Naperville updates code of conduct to include board, commission members

  • The Naperville City Council approved an update to the city's code of conduct to include board and commission members.

      The Naperville City Council approved an update to the city's code of conduct to include board and commission members. Kevin Schmit | Staff Photographer

 
 
Updated 7/5/2022 4:39 PM

After Mayor Steve Chirico called for an update to Naperville's code of conduct, the city council approved a revised set of standards that not only apply to the mayor and council members, but also board and commission members.

The update comes in the wake of recent appointments Chirico considered for the library board and the Special Events and Cultural Amenities Commission. Former Councilman Kevin Coyne was approved for the library board, but Chirico decided against nominating former Indian Prairie Unit District 204 school board candidate Shannon Adcock for the events commission based on feedback he received from council members.

 

Community members protested the possible nominations based on social media posts they believed went against the city's message of promoting diversity, equity and inclusion. The divisiveness over the potential nominations played out on social media and during public comments at city council meetings, prompting Chirico to request an update to the code.

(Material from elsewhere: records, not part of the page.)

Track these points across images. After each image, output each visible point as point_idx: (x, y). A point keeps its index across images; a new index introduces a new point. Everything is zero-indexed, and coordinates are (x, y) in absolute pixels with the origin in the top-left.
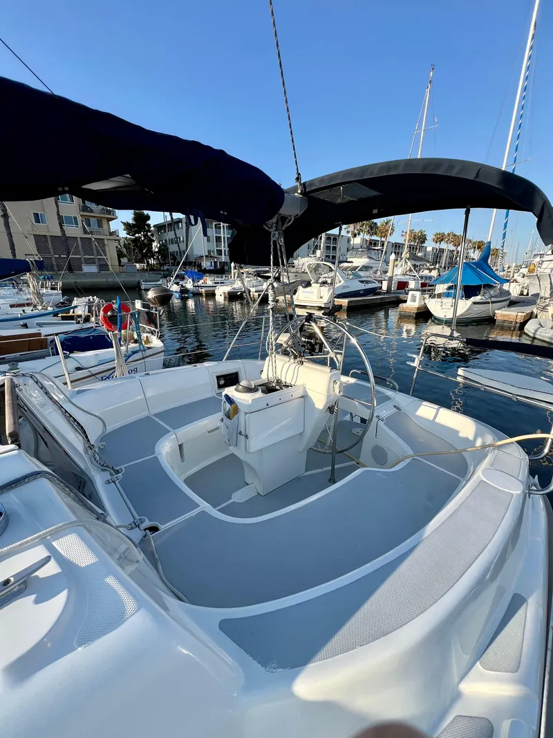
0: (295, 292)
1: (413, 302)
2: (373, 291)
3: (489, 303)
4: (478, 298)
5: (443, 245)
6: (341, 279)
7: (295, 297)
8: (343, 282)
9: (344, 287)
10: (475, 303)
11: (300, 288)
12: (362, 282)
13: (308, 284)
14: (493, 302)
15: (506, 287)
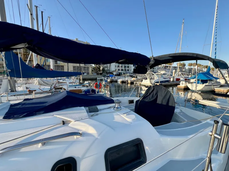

"We adopted the state's code of conduct, which really isn't modernized by the things we're dealing with today," Chirico said.

Board and commission members will fall under several of the same guidelines that apply to the city council, including compliance with workplace safety and harassment policies. Among the new guidelines is a recommendation for social media postings to "model the same decorum displayed during city council meetings."

"We're part of a group of benchmark communities, about 30 communities across the country, and we used them as a baseline," said Deputy City Manager Marcie Schatz. "Anything we saw consistently that we didn't have, we elevated to the top."

While the new guidelines do not outline punishments or causes for removal, City Attorney Michael DiSanto said the city council retains the ability to take action.

"This is more of a guidance document rather than a punitive document," DiSanto said. "There is an allowance for removal, which is within the purview of the city council, but this is more of sharing best practices."